How To Fix Water Damaged Photos

The fact that a few paper documents were salvaged from the 1912 Titanic shipwreck after living on the bottom of the ocean floor for nearly 75 years is truly remarkable. Although no photographic images were found in the wreck, this is likely because the medium was in its infancy, rather than the implausibility that images could survive. Of course, being subjected to a shipwreck is the most extreme example of water damage!

Causes of Water Damage

When you consider the number of floods and storms that hit the U.S. every year, hundreds of millions of prized family photos have likely been destroyed since the sinking of the Titanic. Unforeseen problems in your house like a burst pipe or a small leak in your basement can cause damage. And on the completely mundane end of the spectrum, spilling a soft drink on a stack of photos or storing them in a damp, humid place can also cause water damage.

How Water Damages Prints and Negatives

Although some photographic materials can survive in water immersion for two days or more, others quickly deteriorate. Images can separate from mounts, the emulsion can dissolve or stick together, ink can bleed, and staining can occur. Another serious problem is that mold can grow within 48 hours at 60% relative humidity and 70° F. This can cause permanent damage including staining, weakening or loss of emulsion, as well as pose a health risk. You might think negatives or transparencies can’t be damaged by water since they aren’t paper and were developed in a water/chemical bath once upon a time. But water causes the film to swell and the emulsion to soften, making it vulnerable to damage from dirt that can get embedded in the film. And even negatives stored in plastic or acetate can get damaged.

Is Repair Possible?

The first step in rescuing water-damaged photos and negatives is to remove them from water immediately or as soon as it’s safe to do so. If you can’t dry them right away, photos can be put in a frost-free freezer for up to several months to prevent mold.

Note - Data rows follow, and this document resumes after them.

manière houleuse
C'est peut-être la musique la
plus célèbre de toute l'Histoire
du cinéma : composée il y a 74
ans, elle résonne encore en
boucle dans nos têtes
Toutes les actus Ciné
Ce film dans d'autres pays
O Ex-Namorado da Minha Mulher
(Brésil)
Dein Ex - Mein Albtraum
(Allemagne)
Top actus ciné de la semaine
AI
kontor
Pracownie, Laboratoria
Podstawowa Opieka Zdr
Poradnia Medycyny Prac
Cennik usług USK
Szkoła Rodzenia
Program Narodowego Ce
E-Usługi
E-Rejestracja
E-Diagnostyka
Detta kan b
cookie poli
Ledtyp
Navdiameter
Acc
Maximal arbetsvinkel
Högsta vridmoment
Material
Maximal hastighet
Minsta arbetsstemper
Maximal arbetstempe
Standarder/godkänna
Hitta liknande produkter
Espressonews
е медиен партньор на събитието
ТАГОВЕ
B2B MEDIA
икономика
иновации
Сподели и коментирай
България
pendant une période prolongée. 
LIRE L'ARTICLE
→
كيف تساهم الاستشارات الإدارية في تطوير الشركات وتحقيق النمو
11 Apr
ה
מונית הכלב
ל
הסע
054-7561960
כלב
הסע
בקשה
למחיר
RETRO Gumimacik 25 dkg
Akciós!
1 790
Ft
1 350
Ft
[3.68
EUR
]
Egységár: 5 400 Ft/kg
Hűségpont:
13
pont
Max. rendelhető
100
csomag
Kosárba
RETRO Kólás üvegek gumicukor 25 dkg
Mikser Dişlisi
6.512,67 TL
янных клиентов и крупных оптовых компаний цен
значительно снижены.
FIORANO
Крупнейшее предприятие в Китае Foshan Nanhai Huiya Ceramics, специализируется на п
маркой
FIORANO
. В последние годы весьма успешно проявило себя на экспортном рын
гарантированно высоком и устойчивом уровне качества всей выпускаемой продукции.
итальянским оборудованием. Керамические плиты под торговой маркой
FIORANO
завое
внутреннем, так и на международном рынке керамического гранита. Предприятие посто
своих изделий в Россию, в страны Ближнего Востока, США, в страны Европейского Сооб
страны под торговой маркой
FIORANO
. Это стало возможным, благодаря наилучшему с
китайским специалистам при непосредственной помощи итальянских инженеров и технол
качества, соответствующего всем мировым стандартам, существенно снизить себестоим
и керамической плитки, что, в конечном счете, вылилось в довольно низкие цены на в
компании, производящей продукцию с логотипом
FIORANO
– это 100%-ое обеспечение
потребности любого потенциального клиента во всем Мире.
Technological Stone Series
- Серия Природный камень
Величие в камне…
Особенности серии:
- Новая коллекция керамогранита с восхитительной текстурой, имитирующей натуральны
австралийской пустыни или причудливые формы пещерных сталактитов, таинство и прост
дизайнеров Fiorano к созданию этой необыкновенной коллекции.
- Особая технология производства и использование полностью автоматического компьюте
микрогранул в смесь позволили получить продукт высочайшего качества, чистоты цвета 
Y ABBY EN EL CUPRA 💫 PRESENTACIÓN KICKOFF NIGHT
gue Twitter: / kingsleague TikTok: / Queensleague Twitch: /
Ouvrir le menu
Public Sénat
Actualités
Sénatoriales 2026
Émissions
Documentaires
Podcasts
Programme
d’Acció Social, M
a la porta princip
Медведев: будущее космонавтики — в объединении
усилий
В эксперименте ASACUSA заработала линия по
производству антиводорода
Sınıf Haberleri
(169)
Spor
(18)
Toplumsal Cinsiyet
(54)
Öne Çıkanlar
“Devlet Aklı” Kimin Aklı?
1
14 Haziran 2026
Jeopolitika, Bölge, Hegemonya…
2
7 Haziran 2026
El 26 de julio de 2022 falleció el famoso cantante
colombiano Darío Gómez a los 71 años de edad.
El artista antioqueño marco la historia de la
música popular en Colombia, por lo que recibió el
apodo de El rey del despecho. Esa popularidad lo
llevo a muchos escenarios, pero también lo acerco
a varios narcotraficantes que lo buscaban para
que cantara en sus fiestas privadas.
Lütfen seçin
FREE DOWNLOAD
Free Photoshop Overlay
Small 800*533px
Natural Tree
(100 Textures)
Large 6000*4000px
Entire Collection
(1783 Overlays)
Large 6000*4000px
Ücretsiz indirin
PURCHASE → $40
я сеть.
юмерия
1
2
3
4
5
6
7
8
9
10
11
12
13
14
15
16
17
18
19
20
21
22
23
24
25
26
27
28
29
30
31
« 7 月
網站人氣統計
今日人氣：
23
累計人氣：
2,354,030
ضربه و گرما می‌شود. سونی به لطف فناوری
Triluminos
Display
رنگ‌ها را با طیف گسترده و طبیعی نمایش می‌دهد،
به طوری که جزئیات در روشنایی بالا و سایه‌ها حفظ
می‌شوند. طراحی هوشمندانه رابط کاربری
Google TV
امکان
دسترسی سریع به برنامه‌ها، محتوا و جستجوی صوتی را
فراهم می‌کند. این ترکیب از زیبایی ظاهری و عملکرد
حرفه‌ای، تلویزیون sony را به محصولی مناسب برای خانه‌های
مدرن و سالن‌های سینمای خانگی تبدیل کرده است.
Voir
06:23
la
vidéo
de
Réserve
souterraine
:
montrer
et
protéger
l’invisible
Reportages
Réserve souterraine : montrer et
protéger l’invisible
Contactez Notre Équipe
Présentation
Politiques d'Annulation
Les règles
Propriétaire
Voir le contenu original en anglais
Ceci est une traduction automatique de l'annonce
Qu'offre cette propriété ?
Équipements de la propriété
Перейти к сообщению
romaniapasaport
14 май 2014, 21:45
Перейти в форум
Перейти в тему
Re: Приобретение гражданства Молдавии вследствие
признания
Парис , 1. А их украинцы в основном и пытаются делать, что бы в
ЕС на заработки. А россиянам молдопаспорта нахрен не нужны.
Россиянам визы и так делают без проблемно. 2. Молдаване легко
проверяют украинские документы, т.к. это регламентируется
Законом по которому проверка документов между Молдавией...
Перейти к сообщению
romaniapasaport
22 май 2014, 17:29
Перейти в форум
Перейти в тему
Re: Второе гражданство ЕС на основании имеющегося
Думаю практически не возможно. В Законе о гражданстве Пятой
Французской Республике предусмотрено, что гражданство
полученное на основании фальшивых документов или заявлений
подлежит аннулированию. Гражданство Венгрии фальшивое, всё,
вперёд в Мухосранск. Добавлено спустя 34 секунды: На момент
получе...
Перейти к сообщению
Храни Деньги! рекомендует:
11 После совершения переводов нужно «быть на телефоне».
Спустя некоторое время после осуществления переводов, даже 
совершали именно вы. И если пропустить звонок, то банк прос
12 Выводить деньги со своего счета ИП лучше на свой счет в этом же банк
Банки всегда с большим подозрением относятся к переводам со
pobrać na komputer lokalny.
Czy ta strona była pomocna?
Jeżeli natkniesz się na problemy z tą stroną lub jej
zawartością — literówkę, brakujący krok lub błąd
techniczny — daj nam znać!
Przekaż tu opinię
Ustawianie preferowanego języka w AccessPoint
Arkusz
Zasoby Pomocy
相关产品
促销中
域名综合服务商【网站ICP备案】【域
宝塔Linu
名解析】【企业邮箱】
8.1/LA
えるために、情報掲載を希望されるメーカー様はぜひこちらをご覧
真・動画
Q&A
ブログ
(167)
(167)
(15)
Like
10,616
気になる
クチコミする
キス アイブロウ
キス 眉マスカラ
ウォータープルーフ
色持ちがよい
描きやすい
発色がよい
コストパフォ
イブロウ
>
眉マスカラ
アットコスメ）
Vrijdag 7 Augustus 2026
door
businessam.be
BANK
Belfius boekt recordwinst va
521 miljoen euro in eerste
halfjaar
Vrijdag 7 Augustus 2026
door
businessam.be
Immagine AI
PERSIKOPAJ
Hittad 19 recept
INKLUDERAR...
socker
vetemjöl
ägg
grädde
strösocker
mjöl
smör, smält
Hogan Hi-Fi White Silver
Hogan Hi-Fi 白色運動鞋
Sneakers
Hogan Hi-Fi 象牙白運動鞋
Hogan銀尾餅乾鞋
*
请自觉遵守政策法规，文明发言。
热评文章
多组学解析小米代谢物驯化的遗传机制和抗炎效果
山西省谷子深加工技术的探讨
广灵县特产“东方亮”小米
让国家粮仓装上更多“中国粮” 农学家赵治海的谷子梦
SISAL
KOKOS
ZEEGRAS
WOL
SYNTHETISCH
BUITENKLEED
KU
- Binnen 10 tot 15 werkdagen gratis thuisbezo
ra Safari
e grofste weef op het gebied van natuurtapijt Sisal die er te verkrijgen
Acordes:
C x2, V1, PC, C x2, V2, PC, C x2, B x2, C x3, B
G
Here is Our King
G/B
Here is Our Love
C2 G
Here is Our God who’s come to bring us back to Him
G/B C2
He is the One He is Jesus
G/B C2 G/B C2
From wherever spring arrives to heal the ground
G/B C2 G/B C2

Here’s what you’ll need:

  • Nitrile or latex gloves and N95 respirators (if flood-damaged)
  • Paper towels, wax paper, unprinted newsprint, clean dishcloths, or any other absorbent material to aid in the drying process
  • Twine, tacks, small plastic clothespins, and a clothesline 
  • A clean, dry space

 

Tips for Drying Photos

The process of salvaging water-damaged photos takes time and patience. Restoration isn’t possible until the photos are dry and mold has been removed.

  • Don’t force photos apart when they’re stuck together because this will cause irreparable damage
  • If the photos are visibly dirty and the emulsion is intact, rinse them in a tray of clean water prior to drying
  • Be careful not to wipe or touch the wet photo surface and only hold it by the edges 
  • Lay photos face up on plain paper towels, replacing the towels every two hours until photos are dry
  • Use a fan to increase air movement in the room and prevent mold, but never point it directly at the photos
  • Reserve the clothesline method for sturdy photos and slides
  • After photos are dry, gently remove mold with a soot sponge cut into squares using a slow circular motion – wear gloves, a mask, and long sleeves before attempting this

Restoring Water-Damaged Images 

For some people, the idea of salvaging water-damaged photos is too overwhelming and they turn them over to a professional conservationist. This is quite costly but certainly recommended for photographs or art worth hundreds or thousands of dollars. For family photos that have sentimental value, it’s possible to scan the photos and repair them digitally. This requires a high-quality scanner, editing software (e.g. Photoshop), a lot of time, and considerable retouching skills. A professional scanning service has the equipment and trained photo restoration technicians to bring your damaged photos back to life. And after your photos are digitized, you’ll never have to worry again about damage – as long as you regularly back up the drive you store them on!